What to produce:
Present every line of the listing below as a numbered list, skipping any blank lines and leaving out the picture lines.

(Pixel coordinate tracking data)

• • • • • • •

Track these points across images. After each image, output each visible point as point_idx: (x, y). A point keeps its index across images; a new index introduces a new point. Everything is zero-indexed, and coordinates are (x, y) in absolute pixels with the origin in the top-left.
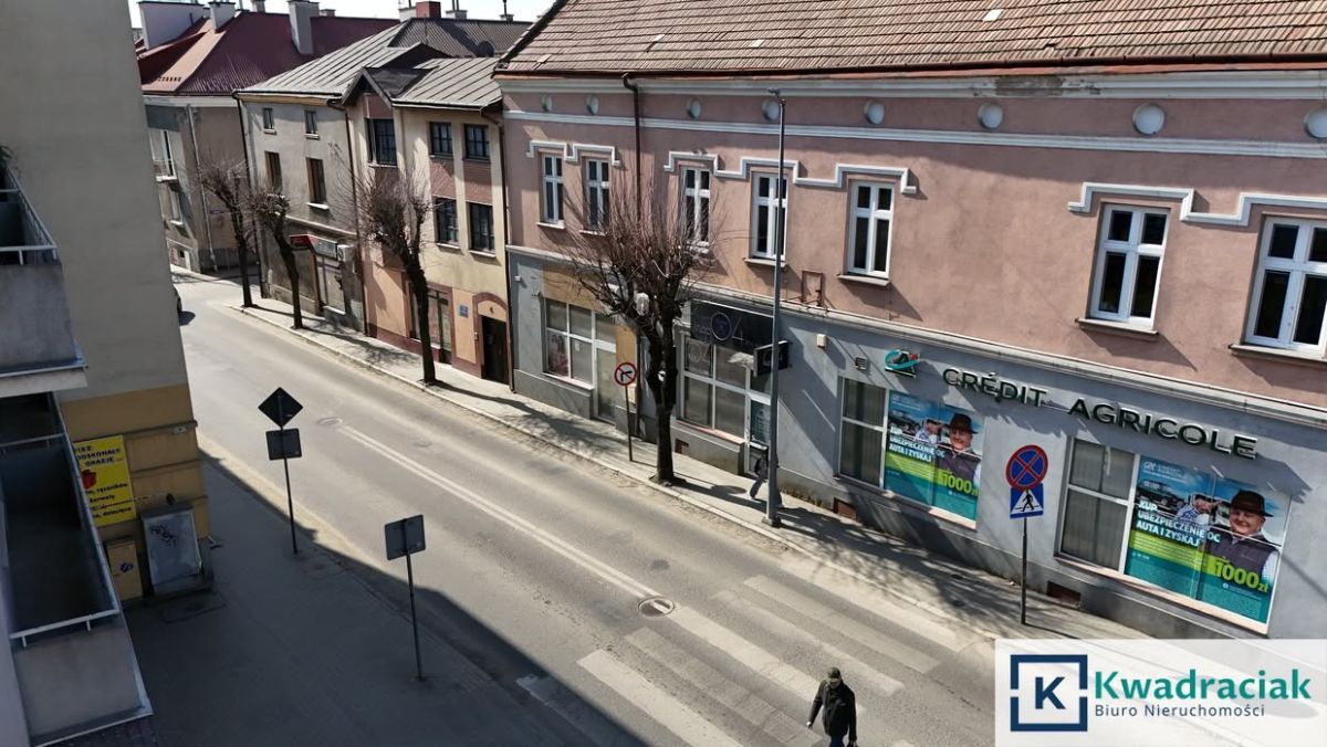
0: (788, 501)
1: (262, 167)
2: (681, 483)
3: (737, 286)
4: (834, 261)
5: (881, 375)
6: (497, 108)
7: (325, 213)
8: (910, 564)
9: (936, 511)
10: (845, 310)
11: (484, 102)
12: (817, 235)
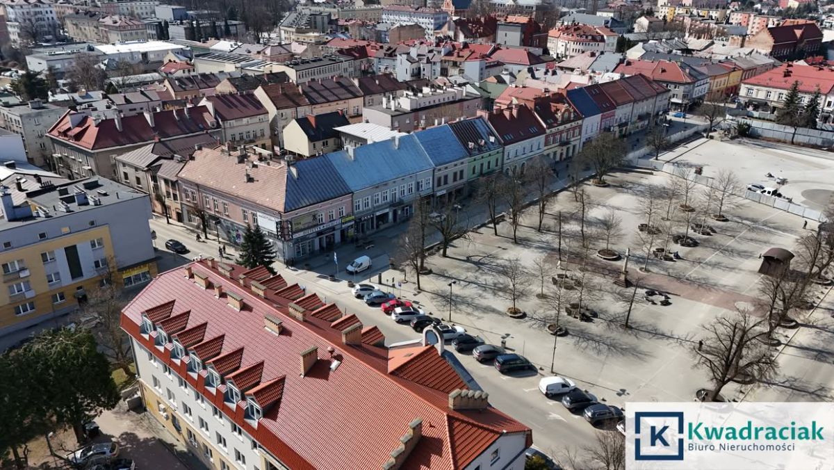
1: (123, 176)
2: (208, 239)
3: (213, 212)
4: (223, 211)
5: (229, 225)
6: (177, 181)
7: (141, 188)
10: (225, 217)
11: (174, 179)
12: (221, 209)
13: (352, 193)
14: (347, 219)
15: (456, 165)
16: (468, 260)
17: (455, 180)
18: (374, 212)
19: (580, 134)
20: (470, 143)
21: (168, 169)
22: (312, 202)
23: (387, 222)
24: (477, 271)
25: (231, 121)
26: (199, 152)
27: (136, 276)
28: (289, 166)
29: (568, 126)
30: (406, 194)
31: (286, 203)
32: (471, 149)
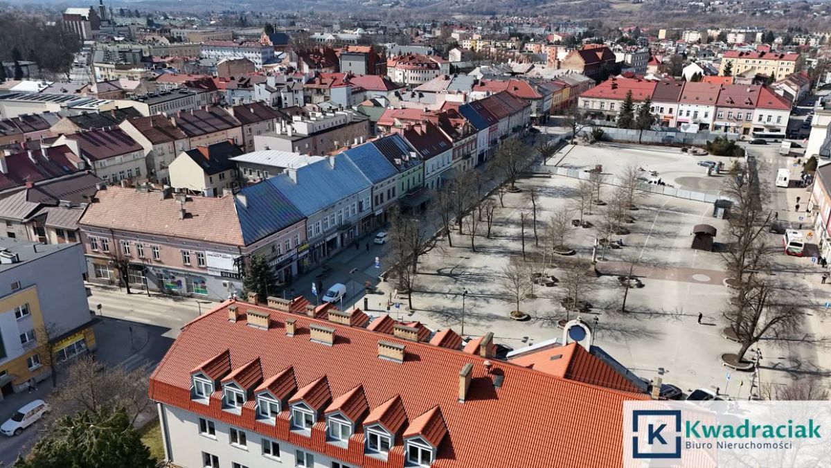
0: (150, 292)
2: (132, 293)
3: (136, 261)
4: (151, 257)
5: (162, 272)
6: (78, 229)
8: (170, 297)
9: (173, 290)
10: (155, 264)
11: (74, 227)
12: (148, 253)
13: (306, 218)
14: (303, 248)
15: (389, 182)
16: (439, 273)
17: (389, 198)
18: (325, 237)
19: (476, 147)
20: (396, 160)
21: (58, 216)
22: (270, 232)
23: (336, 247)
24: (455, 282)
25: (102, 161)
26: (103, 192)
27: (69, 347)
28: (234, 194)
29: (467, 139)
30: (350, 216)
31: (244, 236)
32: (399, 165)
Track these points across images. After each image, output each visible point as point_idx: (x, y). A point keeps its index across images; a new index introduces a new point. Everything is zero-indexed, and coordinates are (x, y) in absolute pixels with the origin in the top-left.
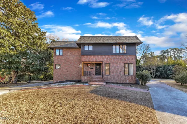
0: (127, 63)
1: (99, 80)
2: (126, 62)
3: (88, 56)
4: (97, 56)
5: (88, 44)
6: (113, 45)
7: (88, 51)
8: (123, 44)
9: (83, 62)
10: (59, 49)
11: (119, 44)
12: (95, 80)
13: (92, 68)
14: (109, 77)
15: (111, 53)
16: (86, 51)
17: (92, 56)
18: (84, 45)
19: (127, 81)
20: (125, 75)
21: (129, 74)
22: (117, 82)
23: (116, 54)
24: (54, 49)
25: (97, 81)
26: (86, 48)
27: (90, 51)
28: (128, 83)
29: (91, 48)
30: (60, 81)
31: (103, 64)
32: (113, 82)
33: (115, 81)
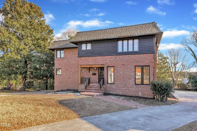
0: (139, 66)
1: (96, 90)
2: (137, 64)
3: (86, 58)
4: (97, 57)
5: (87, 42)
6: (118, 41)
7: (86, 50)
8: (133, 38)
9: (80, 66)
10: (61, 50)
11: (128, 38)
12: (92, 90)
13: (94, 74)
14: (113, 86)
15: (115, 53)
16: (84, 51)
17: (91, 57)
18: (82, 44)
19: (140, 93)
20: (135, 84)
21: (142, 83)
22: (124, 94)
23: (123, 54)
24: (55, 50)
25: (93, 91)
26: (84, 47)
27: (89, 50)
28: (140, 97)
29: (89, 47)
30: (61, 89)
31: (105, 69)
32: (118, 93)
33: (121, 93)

• • • • • • •

Output for this exercise:
1. Track these points across images. After each image, output each visible point as point_idx: (x, y). A point keeps its index across images; a new index introduces a new point. Everything is zero-indexed, and coordinates are (x, y) in absolute pixels with the origin in the top-left.
2. 0: (788, 501)
3. 1: (262, 167)
4. 2: (681, 483)
5. 3: (737, 286)
6. 4: (834, 261)
7. 5: (881, 375)
8. 6: (497, 108)
9. 7: (325, 213)
10. 8: (910, 564)
11. 9: (936, 511)
12. 10: (845, 310)
13. 11: (484, 102)
14. 12: (817, 235)
15. 1: (123, 176)
16. 2: (208, 239)
17. 3: (213, 212)
18. 4: (223, 211)
19. 5: (229, 225)
20. 6: (177, 181)
21. 7: (141, 188)
22. 10: (225, 217)
23. 11: (174, 179)
24. 12: (221, 209)
25. 13: (352, 193)
26. 14: (347, 219)
27. 15: (456, 165)
28. 16: (468, 260)
29. 17: (455, 180)
30. 18: (374, 212)
31. 19: (580, 134)
32. 20: (470, 143)
33. 21: (168, 169)
34. 22: (312, 202)
35. 23: (387, 222)
36. 24: (477, 271)
37. 25: (231, 121)
38. 26: (199, 152)
39. 27: (136, 276)
40. 28: (289, 166)
41. 29: (568, 126)
42. 30: (406, 194)
43. 31: (286, 203)
44. 32: (471, 149)
45. 0: (150, 292)
46. 2: (132, 293)
47. 3: (136, 261)
48. 4: (151, 257)
49. 5: (162, 272)
50. 6: (78, 229)
51. 8: (170, 297)
52. 9: (173, 290)
53. 10: (155, 264)
54. 11: (74, 227)
55. 12: (148, 253)
56. 13: (306, 218)
57. 14: (303, 248)
58. 15: (389, 182)
59. 16: (439, 273)
60. 17: (389, 198)
61. 18: (325, 237)
62. 19: (476, 147)
63. 20: (396, 160)
64. 21: (58, 216)
65. 22: (270, 232)
66. 23: (336, 247)
67. 24: (455, 282)
68. 25: (102, 161)
69. 26: (103, 192)
70. 27: (69, 347)
71. 28: (234, 194)
72. 29: (467, 139)
73. 30: (350, 216)
74. 31: (244, 236)
75. 32: (399, 165)
76. Track these points across images. After each image, output each visible point as point_idx: (x, y). A point keeps its index across images; a new index introduces a new point. Everything is zero-indexed, and coordinates are (x, y) in absolute pixels with the origin in the top-left.
77. 0: (127, 63)
78. 1: (99, 80)
79. 2: (126, 62)
80. 3: (88, 56)
81. 4: (97, 56)
82. 5: (88, 44)
83. 6: (113, 45)
84. 7: (88, 51)
85. 8: (123, 44)
86. 9: (83, 62)
87. 10: (59, 49)
88. 11: (119, 44)
89. 12: (95, 80)
90. 13: (92, 68)
91. 14: (109, 77)
92. 15: (111, 53)
93. 16: (86, 51)
94. 17: (92, 56)
95. 18: (84, 45)
96. 19: (127, 81)
97. 20: (125, 75)
98. 21: (129, 74)
99. 22: (117, 82)
100. 23: (116, 54)
101. 24: (54, 49)
102. 25: (97, 81)
103. 26: (86, 48)
104. 27: (90, 51)
105. 28: (128, 83)
106. 29: (91, 48)
107. 30: (60, 81)
108. 31: (103, 64)
109. 32: (113, 82)
110. 33: (115, 81)
111. 0: (139, 66)
112. 1: (96, 90)
113. 2: (137, 64)
114. 3: (86, 58)
115. 4: (97, 57)
116. 5: (87, 42)
117. 6: (118, 41)
118. 7: (86, 50)
119. 8: (133, 38)
120. 9: (80, 66)
121. 10: (61, 50)
122. 11: (128, 38)
123. 12: (92, 90)
124. 13: (94, 74)
125. 14: (113, 86)
126. 15: (115, 53)
127. 16: (84, 51)
128. 17: (91, 57)
129. 18: (82, 44)
130. 19: (140, 93)
131. 20: (135, 84)
132. 21: (142, 83)
133. 22: (124, 94)
134. 23: (123, 54)
135. 24: (55, 50)
136. 25: (93, 91)
137. 26: (84, 47)
138. 27: (89, 50)
139. 28: (140, 97)
140. 29: (89, 47)
141. 30: (61, 89)
142. 31: (105, 69)
143. 32: (118, 93)
144. 33: (121, 93)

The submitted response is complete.